A recent article said that Taichung Hong-en Hospital looked the other way while orderlies severely beat a 23-year-old patient surnamed Yang (楊), who was a ward of the state. This hospital has also been accused of allowing the sexual abuse of patients and engaging in insurance fraud. Seven of central Taiwan’s courts have announced that people who are wards of the state under guardianship or custody are to be admitted to this hospital for care.
In May, a man surnamed Chien (簡), who had been convicted of murder, had unsuccessfully attempted to apply for a psychiatric hospital to act as his guardian. He escaped from Nanguang Hospital in Keelung and was at large somewhere between Keelung and New Taipei City for four days before he was found and taken into custody. The court overseeing Chien’s case immediately sent him to Kaohsiung Municipal Kai-syuan Psychiatric Hospital — the nation’s only partial special judicial psychiatric hospital — for guardianship.
With the public’s rights and interests in mind, the government cannot waste more time. It must establish more special judicial psychiatric hospitals that can directly supervise patients like Chien.
In January 2022, the legislature passed amendments to the Criminal Code, Article 87 of the Code of Criminal Procedure and the Rehabilitative Disposition Execution Act (保安處分執行法) due to the frequent mistreatment and murders of some psychiatric hospital patients. Apart from the revision to the Code of Criminal Procedures and its temporary custodial placement system, the most important change was in the implementation of Article 87 — which was originally based on the German criminal code — adjusting the duration of state guardianship from five years to potentially indefinitely, although annual professional psychiatric evaluations are to be performed to decide whether patients with psychiatric disorders should be discharged, as part of upholding their human rights.
Taiwan seems to be going in the opposite direction. For decades, the revision of Article 87 on the extensions of custodial placement was delayed, and the code had gone unrevised.
To this day, even after a prolonged fight to pass the bill in 2022 and calls to create 480 special judicial psychiatric beds throughout the nation before next year, there are still only 30 beds nationwide — all of them at Kaohsiung Municipal Kai-syuan Psychiatric Hospital.
As for Chien, who was convicted of murder in May and not granted ward status, he was sent from Keelung to the Kaohsiung facility, more than 370km away.
Additionally, state ward placements are only carried out by district prosecutors’ offices through contractual commission by a hospital within the district’s jurisdiction. This system has several disadvantages, and there are several studies on the topic. The biggest findings are that treatments at different hospitals come out to an average monthly low-end cost of about NT$10,000 to NT$20,000 to a higher-end cost of about NT$80,000 to NT$90,000 per person.
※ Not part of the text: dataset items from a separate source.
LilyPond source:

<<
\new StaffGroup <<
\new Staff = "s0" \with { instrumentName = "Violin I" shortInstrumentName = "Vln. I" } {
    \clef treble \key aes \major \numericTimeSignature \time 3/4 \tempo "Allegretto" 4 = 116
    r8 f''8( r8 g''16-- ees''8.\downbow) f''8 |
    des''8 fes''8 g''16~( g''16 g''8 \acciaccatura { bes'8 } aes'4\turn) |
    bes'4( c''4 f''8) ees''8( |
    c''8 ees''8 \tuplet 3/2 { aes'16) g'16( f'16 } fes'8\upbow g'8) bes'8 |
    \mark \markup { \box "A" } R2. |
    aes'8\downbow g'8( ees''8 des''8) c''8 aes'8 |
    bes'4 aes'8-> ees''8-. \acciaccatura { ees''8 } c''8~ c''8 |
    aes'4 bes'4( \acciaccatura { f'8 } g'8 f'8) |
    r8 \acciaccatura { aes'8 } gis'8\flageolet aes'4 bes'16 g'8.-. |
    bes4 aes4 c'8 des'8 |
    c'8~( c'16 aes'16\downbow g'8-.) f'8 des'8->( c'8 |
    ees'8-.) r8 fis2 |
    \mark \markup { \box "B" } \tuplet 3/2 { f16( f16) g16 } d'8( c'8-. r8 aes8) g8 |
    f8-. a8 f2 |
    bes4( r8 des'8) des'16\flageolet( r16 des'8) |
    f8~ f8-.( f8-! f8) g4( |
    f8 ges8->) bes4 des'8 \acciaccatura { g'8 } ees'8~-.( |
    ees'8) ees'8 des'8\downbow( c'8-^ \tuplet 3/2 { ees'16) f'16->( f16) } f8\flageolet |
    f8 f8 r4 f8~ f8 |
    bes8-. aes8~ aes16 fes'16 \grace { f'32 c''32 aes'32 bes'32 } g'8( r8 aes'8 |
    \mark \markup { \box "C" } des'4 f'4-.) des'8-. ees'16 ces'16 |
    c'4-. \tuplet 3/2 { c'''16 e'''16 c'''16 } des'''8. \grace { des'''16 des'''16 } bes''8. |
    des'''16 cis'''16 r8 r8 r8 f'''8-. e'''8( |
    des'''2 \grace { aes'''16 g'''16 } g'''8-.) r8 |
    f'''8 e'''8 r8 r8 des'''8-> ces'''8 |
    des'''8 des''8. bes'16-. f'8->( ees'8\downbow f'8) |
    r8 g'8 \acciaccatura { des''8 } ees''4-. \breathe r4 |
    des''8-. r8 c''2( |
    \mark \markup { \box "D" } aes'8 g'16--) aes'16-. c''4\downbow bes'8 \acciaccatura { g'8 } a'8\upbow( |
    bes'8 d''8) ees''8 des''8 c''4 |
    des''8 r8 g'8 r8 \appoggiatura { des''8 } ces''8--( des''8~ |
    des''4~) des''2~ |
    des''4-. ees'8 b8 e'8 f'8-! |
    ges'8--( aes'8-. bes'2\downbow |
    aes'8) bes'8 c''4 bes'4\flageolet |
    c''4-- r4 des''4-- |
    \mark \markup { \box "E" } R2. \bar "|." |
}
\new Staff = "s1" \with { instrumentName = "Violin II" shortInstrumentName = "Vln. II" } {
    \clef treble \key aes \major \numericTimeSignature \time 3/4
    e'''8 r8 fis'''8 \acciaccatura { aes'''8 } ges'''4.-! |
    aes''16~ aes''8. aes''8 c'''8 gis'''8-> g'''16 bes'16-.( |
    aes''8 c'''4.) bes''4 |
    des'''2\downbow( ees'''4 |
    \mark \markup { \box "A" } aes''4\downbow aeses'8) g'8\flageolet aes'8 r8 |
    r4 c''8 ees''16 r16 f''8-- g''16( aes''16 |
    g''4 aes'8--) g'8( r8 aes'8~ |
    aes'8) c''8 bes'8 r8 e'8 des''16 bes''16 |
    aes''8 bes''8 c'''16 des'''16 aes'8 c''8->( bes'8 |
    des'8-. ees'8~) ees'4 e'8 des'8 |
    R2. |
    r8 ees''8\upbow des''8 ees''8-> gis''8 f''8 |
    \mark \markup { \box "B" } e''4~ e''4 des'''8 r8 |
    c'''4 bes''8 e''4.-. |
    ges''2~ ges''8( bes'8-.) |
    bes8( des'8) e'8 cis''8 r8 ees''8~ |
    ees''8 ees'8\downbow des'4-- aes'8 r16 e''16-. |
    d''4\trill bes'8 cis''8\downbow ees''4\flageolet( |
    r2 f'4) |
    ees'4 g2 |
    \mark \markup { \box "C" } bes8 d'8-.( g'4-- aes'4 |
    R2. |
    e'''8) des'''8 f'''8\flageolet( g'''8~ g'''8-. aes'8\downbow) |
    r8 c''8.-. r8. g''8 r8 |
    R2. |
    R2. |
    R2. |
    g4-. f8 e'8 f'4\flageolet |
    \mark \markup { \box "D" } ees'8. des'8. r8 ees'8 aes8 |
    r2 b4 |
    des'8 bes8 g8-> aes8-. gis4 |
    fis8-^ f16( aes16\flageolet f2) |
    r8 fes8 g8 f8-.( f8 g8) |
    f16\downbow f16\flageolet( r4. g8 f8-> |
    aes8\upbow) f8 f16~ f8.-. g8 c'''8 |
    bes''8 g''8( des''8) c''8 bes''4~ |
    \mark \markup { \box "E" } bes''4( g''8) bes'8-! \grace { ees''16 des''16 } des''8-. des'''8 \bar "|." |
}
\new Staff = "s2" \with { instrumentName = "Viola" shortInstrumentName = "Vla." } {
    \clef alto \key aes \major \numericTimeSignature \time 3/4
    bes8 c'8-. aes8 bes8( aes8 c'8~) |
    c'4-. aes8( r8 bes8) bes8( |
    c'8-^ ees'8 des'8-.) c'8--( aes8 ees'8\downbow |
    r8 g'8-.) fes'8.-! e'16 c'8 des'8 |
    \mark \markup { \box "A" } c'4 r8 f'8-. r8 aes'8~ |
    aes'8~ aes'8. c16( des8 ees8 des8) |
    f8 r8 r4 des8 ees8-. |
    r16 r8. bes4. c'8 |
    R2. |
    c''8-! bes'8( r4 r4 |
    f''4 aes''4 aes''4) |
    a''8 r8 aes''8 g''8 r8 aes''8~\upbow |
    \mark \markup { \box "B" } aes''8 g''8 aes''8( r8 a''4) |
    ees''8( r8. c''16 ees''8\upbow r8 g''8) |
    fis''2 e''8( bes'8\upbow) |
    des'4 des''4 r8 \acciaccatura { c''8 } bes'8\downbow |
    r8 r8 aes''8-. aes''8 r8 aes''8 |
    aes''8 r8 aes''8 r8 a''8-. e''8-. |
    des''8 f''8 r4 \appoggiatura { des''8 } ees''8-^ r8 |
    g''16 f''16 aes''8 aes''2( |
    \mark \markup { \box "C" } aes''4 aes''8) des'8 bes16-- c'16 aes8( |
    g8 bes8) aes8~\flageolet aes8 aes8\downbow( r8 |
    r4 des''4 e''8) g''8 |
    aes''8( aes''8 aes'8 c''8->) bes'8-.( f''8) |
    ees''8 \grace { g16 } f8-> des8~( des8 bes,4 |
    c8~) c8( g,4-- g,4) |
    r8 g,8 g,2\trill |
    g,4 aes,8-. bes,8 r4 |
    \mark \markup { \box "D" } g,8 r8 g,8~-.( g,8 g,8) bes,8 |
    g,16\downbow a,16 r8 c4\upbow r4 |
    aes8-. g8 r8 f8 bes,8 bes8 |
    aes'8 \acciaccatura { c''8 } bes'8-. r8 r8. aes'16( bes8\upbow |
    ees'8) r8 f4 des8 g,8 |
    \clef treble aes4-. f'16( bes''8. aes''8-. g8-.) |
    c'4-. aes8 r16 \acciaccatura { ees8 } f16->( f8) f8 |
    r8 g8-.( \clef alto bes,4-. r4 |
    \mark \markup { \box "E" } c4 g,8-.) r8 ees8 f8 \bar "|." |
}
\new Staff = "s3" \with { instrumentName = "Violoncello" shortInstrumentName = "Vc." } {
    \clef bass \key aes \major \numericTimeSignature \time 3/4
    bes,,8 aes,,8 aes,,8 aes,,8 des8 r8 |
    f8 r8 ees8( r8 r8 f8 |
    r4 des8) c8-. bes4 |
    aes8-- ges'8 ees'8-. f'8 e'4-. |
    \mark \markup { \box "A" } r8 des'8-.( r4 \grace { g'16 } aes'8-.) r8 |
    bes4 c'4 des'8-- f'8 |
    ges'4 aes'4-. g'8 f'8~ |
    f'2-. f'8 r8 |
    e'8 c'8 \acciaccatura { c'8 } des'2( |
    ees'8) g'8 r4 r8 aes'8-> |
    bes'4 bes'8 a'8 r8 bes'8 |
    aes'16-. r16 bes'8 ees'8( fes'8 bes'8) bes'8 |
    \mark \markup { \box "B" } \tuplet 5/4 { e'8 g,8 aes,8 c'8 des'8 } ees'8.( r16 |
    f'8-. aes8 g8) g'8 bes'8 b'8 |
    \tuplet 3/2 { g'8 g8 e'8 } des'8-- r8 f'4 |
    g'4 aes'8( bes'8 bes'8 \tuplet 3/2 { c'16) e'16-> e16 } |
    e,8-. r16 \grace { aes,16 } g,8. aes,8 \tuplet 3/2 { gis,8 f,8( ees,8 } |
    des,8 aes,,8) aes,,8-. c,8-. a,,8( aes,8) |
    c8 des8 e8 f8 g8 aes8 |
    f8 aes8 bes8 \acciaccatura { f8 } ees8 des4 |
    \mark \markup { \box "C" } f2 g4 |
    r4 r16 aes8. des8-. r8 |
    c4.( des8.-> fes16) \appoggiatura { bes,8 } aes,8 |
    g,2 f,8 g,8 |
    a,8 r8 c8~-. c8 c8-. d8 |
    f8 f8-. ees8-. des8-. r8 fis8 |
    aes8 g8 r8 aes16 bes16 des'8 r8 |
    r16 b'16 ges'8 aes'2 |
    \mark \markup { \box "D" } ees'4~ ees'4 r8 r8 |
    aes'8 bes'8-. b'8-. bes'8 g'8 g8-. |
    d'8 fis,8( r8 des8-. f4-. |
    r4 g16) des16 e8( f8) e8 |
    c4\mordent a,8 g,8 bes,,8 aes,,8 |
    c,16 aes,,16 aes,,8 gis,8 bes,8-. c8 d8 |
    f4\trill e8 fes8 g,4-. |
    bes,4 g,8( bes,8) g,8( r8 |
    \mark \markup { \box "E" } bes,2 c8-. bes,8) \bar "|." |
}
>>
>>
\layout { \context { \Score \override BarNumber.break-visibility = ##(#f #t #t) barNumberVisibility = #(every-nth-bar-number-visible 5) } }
There are also safety considerations when a psychiatric patient in criminal custody is mixed with the general patient population. The nation has also failed to set up regular evaluation mechanisms for custodial placements. No training mechanism exists for specialized judicial appraisals nor the integration of the criminal justice system into the nation’s psychiatric care network. It is lamentable that these issues have gone unaddressed.
Custody of criminals with psychiatric disorders needs to be frequently reflected in the improvement and implementation of the criminal justice system, with risk management and control serving as the foundation for secure custodial placements under the criminal code.
We cannot simply lean on long-term exploitation or limit the freedoms of criminals trying to earn merit. The government’s response must be to quickly establish specialized judicially appointed psychiatric facilities, and supportive services and mechanisms.
Chao Hsuey-wen is a lecturer at Soochow University and a doctoral candidate in Fu Jen Catholic University’s Department of Law.